Question: When does a libertarian call for bigger government?
Answer: Never.
Libertarianism persists as a phenomenon despite more schisms than you can shake a stick at: Anarchist versus minarchist, deontological versus consequentialist, purist versus pragmatist, radical versus reformer, political versus anti-political … you name it, there’s a schism for it.
What gives the libertarian movement such coherence as it possesses is that libertarians support “less state power.” Some libertarians support a little less state power, some libertarians support a lot less state power, and some libertarians support no state power — no state — at all.
What libertarians don’t support is more state power. Ever. Even in the biggest libertarian tent, that’s the dividing line: Less is libertarian, more isn’t.
So, when the Libertarian Party issues a press release calling on the US government to exercise more power than it does at present — more power than even Homeland Security secretary Janet Napolitano thinks is called for — something is obviously rotten in the state of Denmark. Or, rather, something’s rotten in Suite 200 of the Watergate, where the LP keeps its national headquarters.
Disclaimer: The Center for a Stateless Society is an anarchist, anti-political organization. The Libertarian Party is a political organization with members from across the nominally libertarian portion of the philosophical spectrum. There’s no formal cross-affiliation between the two, and in fact some members of each organization would argue that the other organization’s existence damages the movement. I’m in the often (especially so at this particular moment) uncomfortable position of being affiliated with both organizations.
In this case, it’s difficult to dispute the argument that the LP has crossed the line from libertarian advocacy to anti-libertarian advocacy. Its publicly stated position on “securing the borders” to combat, of all things, the swine flu “pandemic” (a phenomenon most associated with hysteria, not epidemiology) fails even the most broad-spectrum litmus test of libertarianism.
The unfortunate reality is that when one institution associated with the libertarian movement goes rogue in this manner, other such institutions are expected to respond. Silence is presumed to constitute assent, and that presumed assent can quickly taint public understanding of what our movement is all about.
Moreover, there are lessons to be learned from this incident. The press release is a symptom. The Libertarian Party’s systemic failure to uphold its own most basic principles is the disease … and it’s a contagious disease for which understanding is the vaccine.

Information provided:
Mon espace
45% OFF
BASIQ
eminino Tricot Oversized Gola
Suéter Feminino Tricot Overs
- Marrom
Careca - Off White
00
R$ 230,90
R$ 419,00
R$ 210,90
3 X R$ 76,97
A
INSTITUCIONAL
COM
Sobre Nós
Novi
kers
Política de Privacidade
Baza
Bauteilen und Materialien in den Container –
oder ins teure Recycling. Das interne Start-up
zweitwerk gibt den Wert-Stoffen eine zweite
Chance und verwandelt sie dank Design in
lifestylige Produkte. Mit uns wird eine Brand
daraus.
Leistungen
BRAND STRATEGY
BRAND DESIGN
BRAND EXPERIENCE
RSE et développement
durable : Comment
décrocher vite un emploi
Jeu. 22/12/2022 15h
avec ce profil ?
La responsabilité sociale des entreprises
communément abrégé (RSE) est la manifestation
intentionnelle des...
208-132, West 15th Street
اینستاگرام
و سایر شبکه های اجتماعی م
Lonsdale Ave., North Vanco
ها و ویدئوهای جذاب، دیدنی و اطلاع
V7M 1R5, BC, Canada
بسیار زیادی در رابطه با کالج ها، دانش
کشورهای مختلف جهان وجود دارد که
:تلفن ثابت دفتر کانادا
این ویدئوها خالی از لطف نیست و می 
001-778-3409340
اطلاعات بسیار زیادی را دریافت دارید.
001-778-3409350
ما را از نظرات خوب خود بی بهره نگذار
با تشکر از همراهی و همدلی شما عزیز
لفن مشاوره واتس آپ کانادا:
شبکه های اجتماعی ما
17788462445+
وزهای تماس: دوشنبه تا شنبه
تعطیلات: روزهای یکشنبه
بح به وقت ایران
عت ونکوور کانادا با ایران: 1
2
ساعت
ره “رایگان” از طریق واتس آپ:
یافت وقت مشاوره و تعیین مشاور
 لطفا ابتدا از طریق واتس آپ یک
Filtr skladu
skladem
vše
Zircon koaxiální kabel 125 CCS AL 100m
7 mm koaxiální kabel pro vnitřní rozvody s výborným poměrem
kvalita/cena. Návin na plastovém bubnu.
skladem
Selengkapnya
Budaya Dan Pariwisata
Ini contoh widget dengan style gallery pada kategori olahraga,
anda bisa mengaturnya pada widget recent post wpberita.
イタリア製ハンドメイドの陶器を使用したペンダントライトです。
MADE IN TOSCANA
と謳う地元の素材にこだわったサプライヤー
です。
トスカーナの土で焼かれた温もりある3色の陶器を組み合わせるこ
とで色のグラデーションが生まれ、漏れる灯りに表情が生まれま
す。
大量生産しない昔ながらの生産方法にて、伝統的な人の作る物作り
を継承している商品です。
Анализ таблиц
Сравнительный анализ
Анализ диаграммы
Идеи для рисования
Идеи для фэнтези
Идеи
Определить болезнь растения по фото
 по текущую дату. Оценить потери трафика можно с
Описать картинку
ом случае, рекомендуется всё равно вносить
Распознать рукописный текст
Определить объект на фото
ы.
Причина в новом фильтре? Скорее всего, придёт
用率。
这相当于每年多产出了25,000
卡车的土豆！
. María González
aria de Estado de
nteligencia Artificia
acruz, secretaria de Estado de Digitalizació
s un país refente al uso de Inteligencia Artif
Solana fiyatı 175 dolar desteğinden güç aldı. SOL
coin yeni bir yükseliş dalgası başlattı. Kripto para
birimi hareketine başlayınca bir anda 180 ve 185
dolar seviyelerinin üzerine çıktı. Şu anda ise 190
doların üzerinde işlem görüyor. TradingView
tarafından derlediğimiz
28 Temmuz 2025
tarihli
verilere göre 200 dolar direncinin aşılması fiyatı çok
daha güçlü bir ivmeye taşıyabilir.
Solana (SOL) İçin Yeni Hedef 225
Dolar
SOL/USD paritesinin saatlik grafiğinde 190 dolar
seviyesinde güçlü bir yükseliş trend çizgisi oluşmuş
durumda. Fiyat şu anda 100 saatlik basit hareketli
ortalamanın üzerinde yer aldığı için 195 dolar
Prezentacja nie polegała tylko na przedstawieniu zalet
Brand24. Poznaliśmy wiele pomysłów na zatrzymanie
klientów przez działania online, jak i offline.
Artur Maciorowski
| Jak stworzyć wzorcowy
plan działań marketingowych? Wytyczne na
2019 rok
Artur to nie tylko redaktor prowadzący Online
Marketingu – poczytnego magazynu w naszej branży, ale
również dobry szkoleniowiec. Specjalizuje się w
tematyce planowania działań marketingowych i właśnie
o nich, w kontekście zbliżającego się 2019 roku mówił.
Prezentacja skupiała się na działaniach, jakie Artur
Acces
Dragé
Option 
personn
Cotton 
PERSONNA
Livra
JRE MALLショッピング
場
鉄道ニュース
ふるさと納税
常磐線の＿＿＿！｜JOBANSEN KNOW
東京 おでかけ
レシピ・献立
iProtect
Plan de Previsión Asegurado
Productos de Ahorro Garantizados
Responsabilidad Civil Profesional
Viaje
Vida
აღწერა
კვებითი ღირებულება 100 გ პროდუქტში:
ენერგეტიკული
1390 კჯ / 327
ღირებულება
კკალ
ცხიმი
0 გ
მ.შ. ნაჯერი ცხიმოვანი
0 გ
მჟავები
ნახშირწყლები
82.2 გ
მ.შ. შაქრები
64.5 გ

Directions for this task: Write what comes next in the essay on the Libertarian Party's swine flu press release, starting after its final sentence. You can ignore the data above.

Response area:
Last year, the Libertarian Party held its biennial national convention in Denver, Colorado. At that convention, it adopted a new platform, including the following plank on Free Trade and Migration:
We support the removal of governmental impediments to free trade. Political freedom and escape from tyranny demand that individuals not be unreasonably constrained by government in the crossing of political boundaries. Economic freedom demands the unrestricted movement of human as well as financial capital across national borders. However, we support control over the entry into our country of foreign nationals who pose a threat to security, health or property.
The portion of the plank following the word “however” is the portion used to justify the LP’s call for more state power on the border. It comes at the end of the plank. It constitutes only one of the plank’s four sentences. And it constitutes a minor exception to the positions outlined in the plank.
Since that plank was adopted, the LP has issued two press releases on immigration. One of those releases took a libertarian position (against the construction of a “border fence”), but prominently mentioned the “exceptions clause.” The other — this one — centered entirely around the “exceptions clause.”
That clause, like a few others in the platform, was included and adopted for the purpose of obtaining buy-in from “centrist” members of the LP — those who want “a little less government than we have now” and labor under a constant compulsion to “mainstream” the party by moving it closer to the existing political center.
That’s a dangerous compulsion. The libertarian movement — in both its political and anti-political manifestations — isn’t here to move to the center, it’s here to move the center. This incident graphically illustrates what happens when we confuse the two: Lean toward the center, and you’re likely to find yourself pulled right over the center line into enemy territory before you know what’s happening.
The jury is still out on whether political means can serve libertarian ends. This week’s evidence isn’t promising. If the Libertarian Party continues to promote anti-libertarianism, one hopes its members will act honestly — and change its name.